→ Task description: Rewrite the stretch of the post about the Dada film screening from "The programme concluded" through "identify the artists!", substituting "funeral carriage" for "hearse".

→ Extract to read:
•••••

Saturday, March 30, 2013

Movement in Art: the Art of Movement

On Thursday I visited the National Portrait Gallery for screenings of Dada films connected to the work of Man Ray, who has an exhibit at the NPG (not yet seen). A healthy queue had built up before the doors opened, and it ended up being quite a packed screening. Not surprising as: the films were shown on 16mm and had a live accompaniment by the quartet Collectress.

While I had seen some of the films (including Richter's Rhythmus 21 and Rhythmus 23 and Eggeling's Symphonie Diagonale), I had never seen them with musical accompaniment, let alone a live score. So, I was rather giddy with excitement. In truth, the first few films (see above) didn't seem to really benefit from the score. But things picked up with Moholy-Nagy's gorgeous Lichtspiel Schwarz-Weiss-Grau and Man Ray's La Retour a Raison, even if there were some problems with the projector. We held our breath as a long pause between films (during which the musicians gamely kept playing) was followed by some grinding noises and then.... Silence. Then.... the machine sputtered into life and voila: light and movement on-screen. Such drama.

The programme concluded with two delightfully witty pieces, Richter's Vormittagsspuk, with its dancing hats, and Clair's Entr'Acte. I had seen the former but in this showing was more aware of its use of gun imagery, perhaps a warning of the violence to come in Germany. The concluding film was one I have been keen to see and it didn't disappoint. Watching the assemblage of great and good of the Paris art scene prancing in slo-mo after a runaway hearse gave me a good laugh. If only there were captions to identify the artists!

The series continues with two more programmes to be announced. Here's hoping the later years bring some women filmmakers into focus.

Monday, March 25, 2013

Susan Hiller: Channels

I've been meaning to visit this exhibit since it opened last month, and making light of the snowy air and the rather remote location (I've never been on that side of Mile End Park before), I met up with a classmate to take in this latest show by the veteran artist.

Opening the door to the room, one is confronted with a bank of televisions, which I immediately wanted to approach, as though they played either a blue screen or grey static, there was a babble of voices coming out. But, other visitors were seated on a bench at the back of the room, and it seemed rude to block their view. So, I leaned against the adjacent wall and watched the changes on the screens. Eventually, the voices died down and there was just hum. I sat at the back and waited. After some time, everyone else departed and it was just my classmate and I, and so we debated the meaning of the work: the arrangement of televisions, the voices speaking of near death experiences, even the colours on the screens.

•••••

→ Data provided:

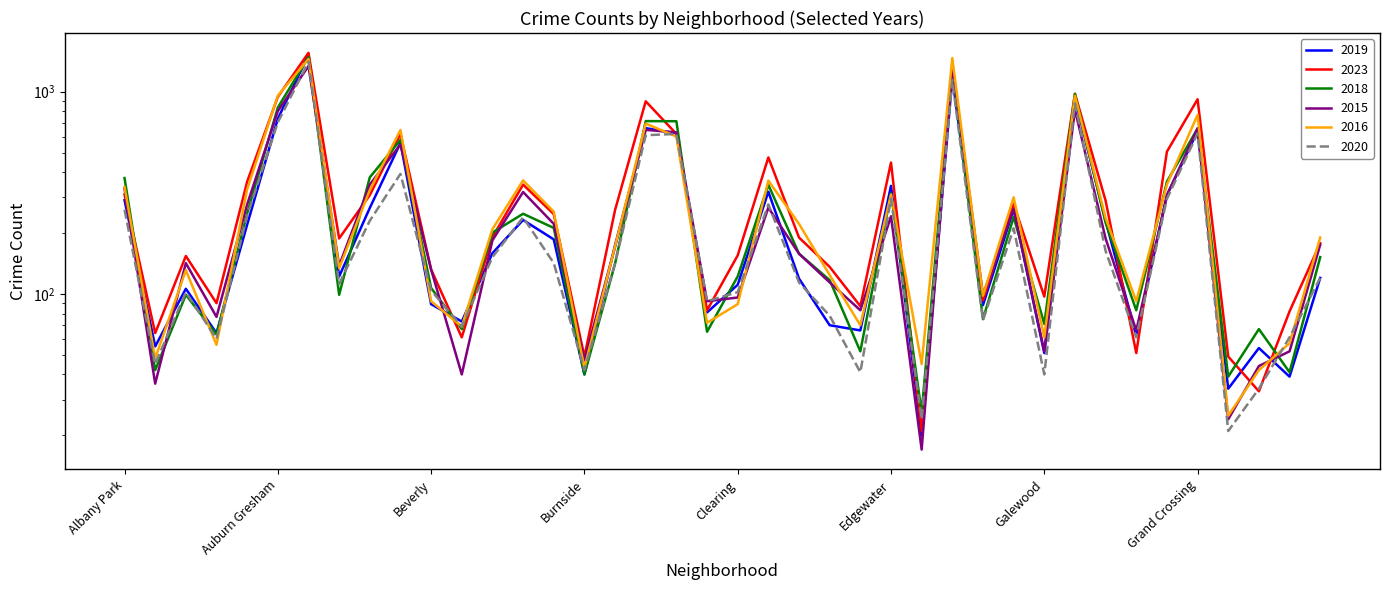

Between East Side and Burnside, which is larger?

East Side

•••••

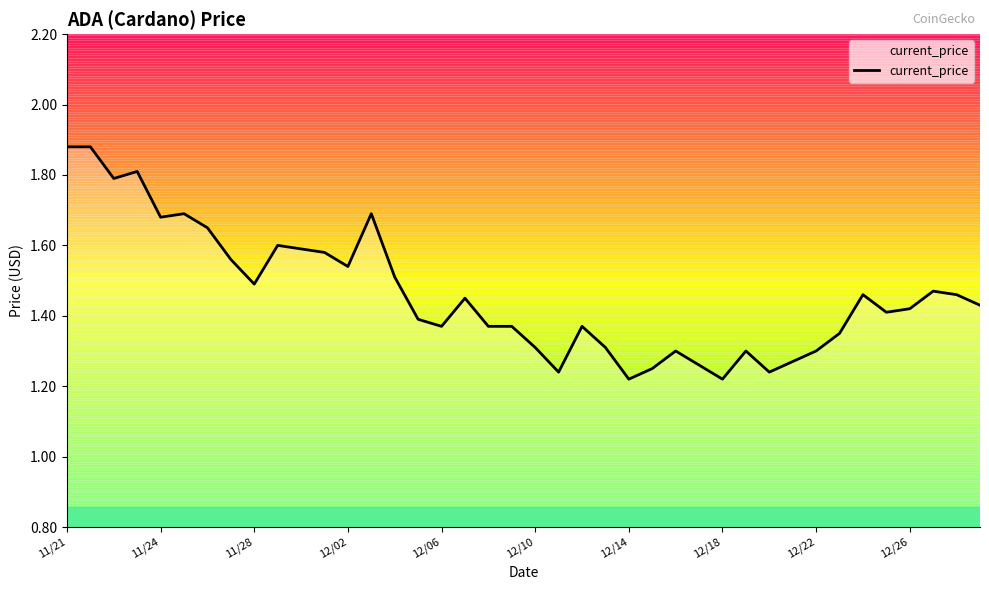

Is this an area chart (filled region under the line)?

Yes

•••••

→ Output below:
The programme concluded with two delightfully witty pieces, Richter's Vormittagsspuk, with its dancing hats, and Clair's Entr'Acte. I had seen the former but in this showing was more aware of its use of gun imagery, perhaps a warning of the violence to come in Germany. The concluding film was one I have been keen to see and it didn't disappoint. Watching the assemblage of great and good of the Paris art scene prancing in slo-mo after a runaway funeral carriage gave me a good laugh. If only there were captions to identify the artists!